### Aim of the exercise
Where does the word "lines" occur in the data below? Copy each line that holds it.

*** Opening Records for processing ***

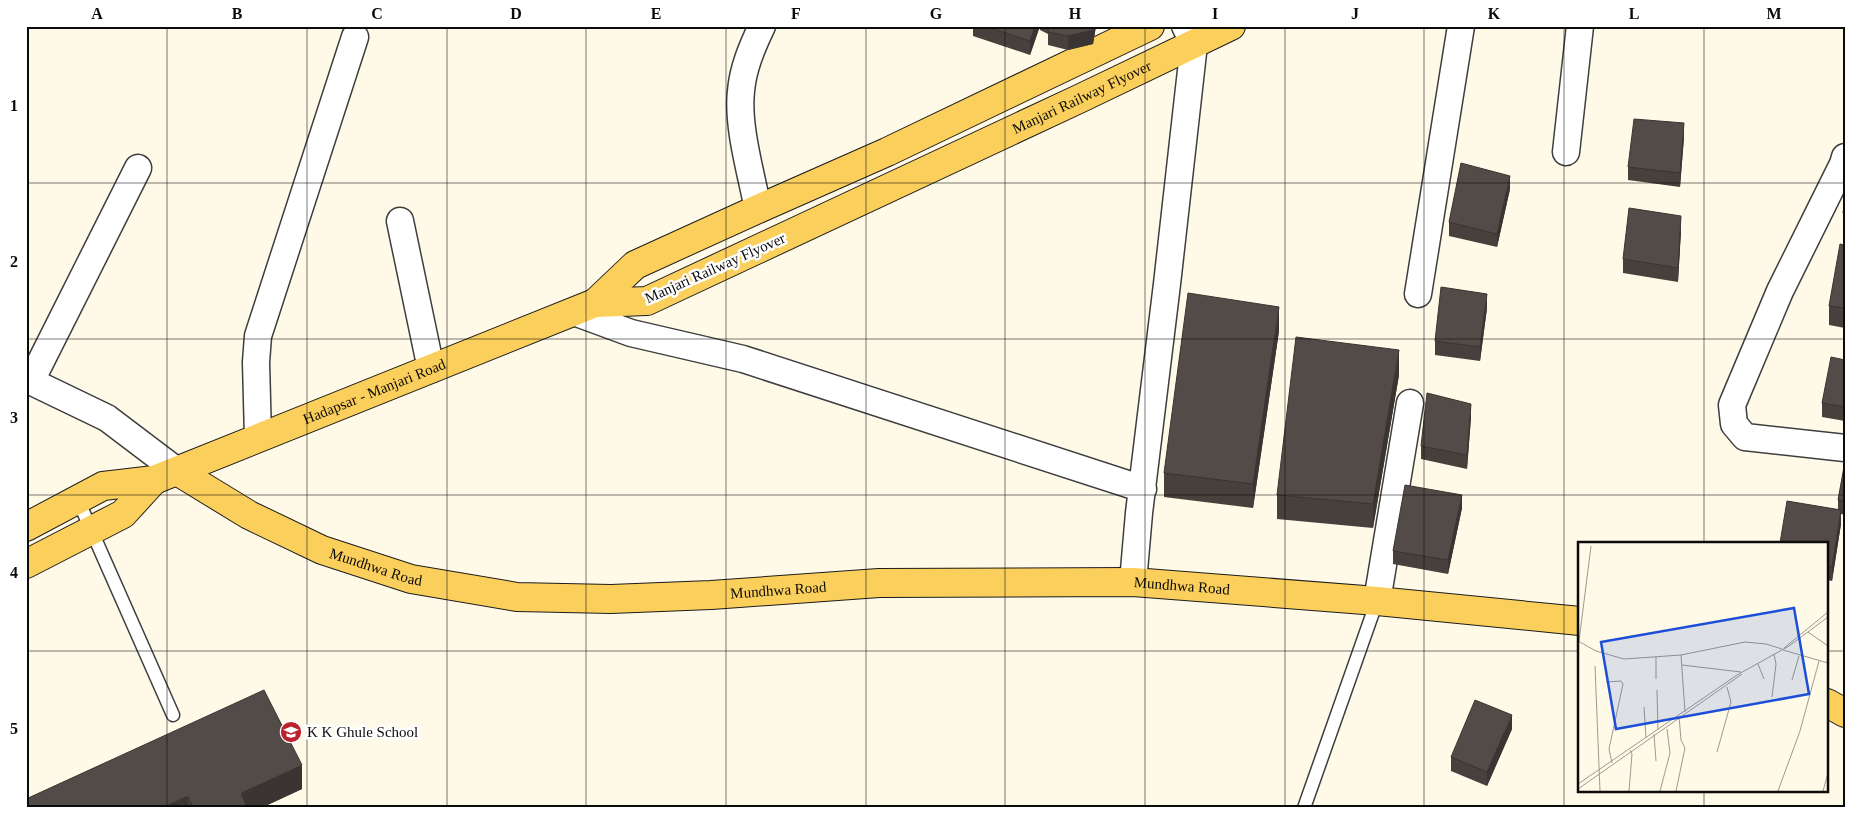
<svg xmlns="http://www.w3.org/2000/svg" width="1871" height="834" font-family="'Times New Roman',serif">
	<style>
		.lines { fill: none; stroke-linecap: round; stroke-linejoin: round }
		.service-casing { stroke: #3e3e3e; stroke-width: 15 }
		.minor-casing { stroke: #3e3e3e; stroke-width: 29 }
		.primary-casing { stroke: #1c1c1c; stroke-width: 30 }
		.service { stroke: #fff; stroke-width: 12 }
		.minor { stroke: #fff; stroke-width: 26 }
		.primary { stroke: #fbcf5c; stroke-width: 28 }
		.wall { fill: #47403d }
		.shaded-wall { fill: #3a3432 }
		.building { fill: #534b47; stroke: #3a3432 }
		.grid { fill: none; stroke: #0b0b0b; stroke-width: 1; stroke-opacity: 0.55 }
		.labels { text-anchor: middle; stroke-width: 5; stroke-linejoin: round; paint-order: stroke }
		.street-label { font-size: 15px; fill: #0b0b0b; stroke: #fff }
		.poi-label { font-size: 15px; fill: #0b0b0b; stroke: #fff; text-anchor: start }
		.inset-road { fill: none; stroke: #9d9a90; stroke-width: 1 }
		.view { fill: #1d4ed8; fill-opacity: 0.15; stroke: #1d4ed8; stroke-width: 2.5 }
		.inset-edge { fill: none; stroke: #0b0b0b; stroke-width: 2.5 }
		.neatline { fill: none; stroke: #0b0b0b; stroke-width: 2 }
		.grid-label { font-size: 16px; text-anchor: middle; font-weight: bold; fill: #0b0b0b }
	</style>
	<rect width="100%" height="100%" fill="#fffae8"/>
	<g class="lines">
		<!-- service casing -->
		<g class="service-casing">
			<path id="service" d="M 78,500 L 173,715
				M 1304,808 L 1377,601"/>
		</g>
		<!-- minor casing -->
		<g class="minor-casing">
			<path id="minor" d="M 1566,152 L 1580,26
				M 1845,157 L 1843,164 L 1780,291 L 1732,405 L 1734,424 L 1745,437 L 1845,448
				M 758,209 C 751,173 737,126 741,91 C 743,68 752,47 762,26
				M 400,221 L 431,369
				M 1418,294 L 1461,26
				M 574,312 L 631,333 L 743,359 L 1143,489
				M 26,379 L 107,418 L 177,471
				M 31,381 L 138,168
				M 258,438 L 256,362 L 258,336 L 355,37
				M 1133,582 L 1139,513 L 1167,284 L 1194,44 L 1185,26
				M 1377,601 L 1410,403"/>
		</g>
		<!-- primary casing -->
		<g class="primary-casing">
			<g id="primary">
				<path d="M 595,303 L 635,265 L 758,209 L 887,152 L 1150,26"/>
				<path id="s1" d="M 177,471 L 249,515 L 322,550 L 411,579 L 517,597 L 611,599 L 711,595 L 879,583 L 1133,582 L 1377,601 L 1580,621"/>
				<path id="s2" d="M 26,527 L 103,486 L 154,480 L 595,303 L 647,301 L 1081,98 L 1231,26"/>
				<path d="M 26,564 L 123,514 L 154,480"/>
				<path d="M 1827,703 L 1845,713"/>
			</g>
		</g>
		<!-- service -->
		<use href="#service" class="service"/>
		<!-- minor -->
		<use href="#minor" class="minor"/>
		<!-- primary -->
		<use href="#primary" class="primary"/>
	</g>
	<!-- wall -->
	<path class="wall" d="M 973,26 L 1040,26 L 1030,55 L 973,36 Z
		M 1040,26 L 1096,26 L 1093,44 L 1068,50 L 1048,45 L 1048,34 L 1040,30 Z
		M 1684,137 L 1680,187 L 1628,180 L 1628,167 Z
		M 1510,189 L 1497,247 L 1449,236 L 1449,222 Z
		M 1845,198 L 1845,227 L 1843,227 L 1843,213 Z
		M 1681,230 L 1678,282 L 1623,273 L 1623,259 Z
		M 1845,245 L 1845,328 L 1829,325 L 1829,306 Z
		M 1487,308 L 1480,361 L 1435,355 L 1435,341 Z
		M 1279,331 L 1253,508 L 1164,497 L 1164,473 Z
		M 1845,360 L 1845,421 L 1822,417 L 1822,403 Z
		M 1399,375 L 1373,528 L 1277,519 L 1277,495 Z
		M 1471,417 L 1467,469 L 1421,459 L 1421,446 Z
		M 1845,461 L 1845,515 L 1841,514 L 1841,524 L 1832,581 L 1827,580 L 1827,543 L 1838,510 L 1838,500 Z
		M 1462,508 L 1448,574 L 1393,564 L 1393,551 Z
		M 1512,729 L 1487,786 L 1451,771 L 1451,757 Z
		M 302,789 L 261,808 L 26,808 Z"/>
	<!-- shaded-wall -->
	<path class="shaded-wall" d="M 1035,26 L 1040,26 L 1030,55 L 1030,41 Z
		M 1093,26 L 1096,26 L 1093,44 L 1068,50 L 1068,36 Z
		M 1684,123 L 1684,137 L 1680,187 L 1680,173 Z
		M 1510,176 L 1510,189 L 1497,247 L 1497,234 Z
		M 1681,216 L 1681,230 L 1678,282 L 1678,268 Z
		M 1487,294 L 1487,308 L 1480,361 L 1480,347 Z
		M 1279,307 L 1279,331 L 1253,508 L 1253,484 Z
		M 1399,350 L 1399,375 L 1373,528 L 1373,504 Z
		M 1471,404 L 1471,417 L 1467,469 L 1467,455 Z
		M 1462,495 L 1462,508 L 1448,574 L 1448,560 Z
		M 1841,510 L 1841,524 L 1832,581 L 1832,567 Z
		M 1512,715 L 1512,729 L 1487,786 L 1487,772 Z
		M 302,765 L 302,789 L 261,808 L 241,808 L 241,793 Z
		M 188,796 L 188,808 L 162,808 Z"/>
	<!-- building -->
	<path class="building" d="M 984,26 L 1035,26 L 1030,41 Z
		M 1050,26 L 1093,26 L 1093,30 L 1068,36 L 1048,32 Z
		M 1634,119 L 1684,123 L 1680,173 L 1628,167 Z
		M 1461,163 L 1510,176 L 1497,234 L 1449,222 Z
		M 1845,198 L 1845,213 L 1843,213 Z
		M 1629,208 L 1681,216 L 1678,268 L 1623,259 Z
		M 1840,244 L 1845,245 L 1845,308 L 1829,306 Z
		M 1441,287 L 1487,294 L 1480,347 L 1435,341 Z
		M 1188,293 L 1279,307 L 1253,484 L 1164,473 Z
		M 1296,337 L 1399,350 L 1373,504 L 1277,495 Z
		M 1831,357 L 1845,360 L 1845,407 L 1822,403 Z
		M 1427,393 L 1471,404 L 1467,455 L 1421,446 Z
		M 1845,461 L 1845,501 L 1838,500 Z
		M 1405,485 L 1462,495 L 1448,560 L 1393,551 Z
		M 1787,501 L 1841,510 L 1832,567 L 1827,567 L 1827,543 L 1780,543 Z
		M 264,690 L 302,765 L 241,793 L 247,808 L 193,808 L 188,796 L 162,808 L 26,808 L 26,799 Z
		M 1475,700 L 1512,715 L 1487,772 L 1451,757 Z"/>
	<!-- grid -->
	<path class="grid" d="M 167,26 L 167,808M 307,26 L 307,808M 447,26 L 447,808M 586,26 L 586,808M 726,26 L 726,808M 866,26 L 866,808M 1005,26 L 1005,808M 1145,26 L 1145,808M 1285,26 L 1285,808M 1424,26 L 1424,808M 1564,26 L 1564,808M 1704,26 L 1704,543M 26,183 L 1845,183M 26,339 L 1845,339M 26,495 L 1845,495M 26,651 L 1580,651M 1827,651 L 1845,651M 1704,790 L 1704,808"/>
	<!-- icons -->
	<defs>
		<g id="school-disc" transform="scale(1.125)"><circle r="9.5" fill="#bc212e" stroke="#fff"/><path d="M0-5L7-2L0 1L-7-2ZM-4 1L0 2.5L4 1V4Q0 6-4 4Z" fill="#fff"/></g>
	</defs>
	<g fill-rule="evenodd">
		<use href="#school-disc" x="291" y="732"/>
	</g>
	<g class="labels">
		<!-- street labels -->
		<g class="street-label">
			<text dy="5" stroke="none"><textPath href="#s2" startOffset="1146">Manjari Railway Flyover</textPath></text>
			<text transform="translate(715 268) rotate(-24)" y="5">Manjari Railway Flyover</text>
			<text dy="5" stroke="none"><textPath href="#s2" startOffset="376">Hadapsar - Manjari Road</textPath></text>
			<text dy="5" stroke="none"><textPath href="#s1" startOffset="222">Mundhwa Road</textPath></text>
			<text dy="5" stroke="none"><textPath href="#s1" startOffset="1032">Mundhwa Road</textPath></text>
			<text dy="5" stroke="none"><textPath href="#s1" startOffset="628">Mundhwa Road</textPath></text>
		</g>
		<!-- poi labels -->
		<g class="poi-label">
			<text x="307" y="737">K K Ghule School</text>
		</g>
	</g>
	<!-- overview -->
	<g transform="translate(1578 542)">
		<rect width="250" height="250" fill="#fffae8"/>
		<path class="inset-road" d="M 230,90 L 250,104M 0,99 L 18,109 L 46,117 L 103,113 L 167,100 L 188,102 L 204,107M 1,99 L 13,4M 206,106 L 250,70M 205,108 L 250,121M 103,113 L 107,170M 78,115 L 78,137M 180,122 L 186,137M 104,123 L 163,130M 17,124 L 22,249M 214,138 L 221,114M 28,140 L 43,139 L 45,142 L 31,207 L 34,221M 79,148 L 80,188M 194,155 L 198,122 L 196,112M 66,165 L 68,196M 76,192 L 78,219M 139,210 L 153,160 L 149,145M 0,242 L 159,133 L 211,104 L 250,75M 0,247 L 164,132M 51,249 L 54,212 L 52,208M 82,249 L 92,211 L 89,187M 98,249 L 107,206 L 103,198 L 101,174M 200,249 L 222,189 L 241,119M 245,249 L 250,231"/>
		<path class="view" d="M 216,66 L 231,152 L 38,187 L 23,100 Z"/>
		<rect width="250" height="250" class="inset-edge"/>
	</g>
	<!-- border -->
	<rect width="1871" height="834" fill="none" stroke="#ffffff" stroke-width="55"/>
	<rect x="28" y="28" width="1816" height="778" class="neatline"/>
	<g class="grid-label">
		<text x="97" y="19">A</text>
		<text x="237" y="19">B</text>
		<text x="377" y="19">C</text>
		<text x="516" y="19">D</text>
		<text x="656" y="19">E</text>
		<text x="796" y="19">F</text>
		<text x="936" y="19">G</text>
		<text x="1075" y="19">H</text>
		<text x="1215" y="19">I</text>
		<text x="1355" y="19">J</text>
		<text x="1494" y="19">K</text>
		<text x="1634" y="19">L</text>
		<text x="1774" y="19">M</text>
		<text x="14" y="111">1</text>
		<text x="14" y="267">2</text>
		<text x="14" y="423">3</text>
		<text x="14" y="578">4</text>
		<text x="14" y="734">5</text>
	</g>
</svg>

*** Closing Records for processing ***

### Result of this task
		.lines { fill: none; stroke-linecap: round; stroke-linejoin: round }
	<g class="lines">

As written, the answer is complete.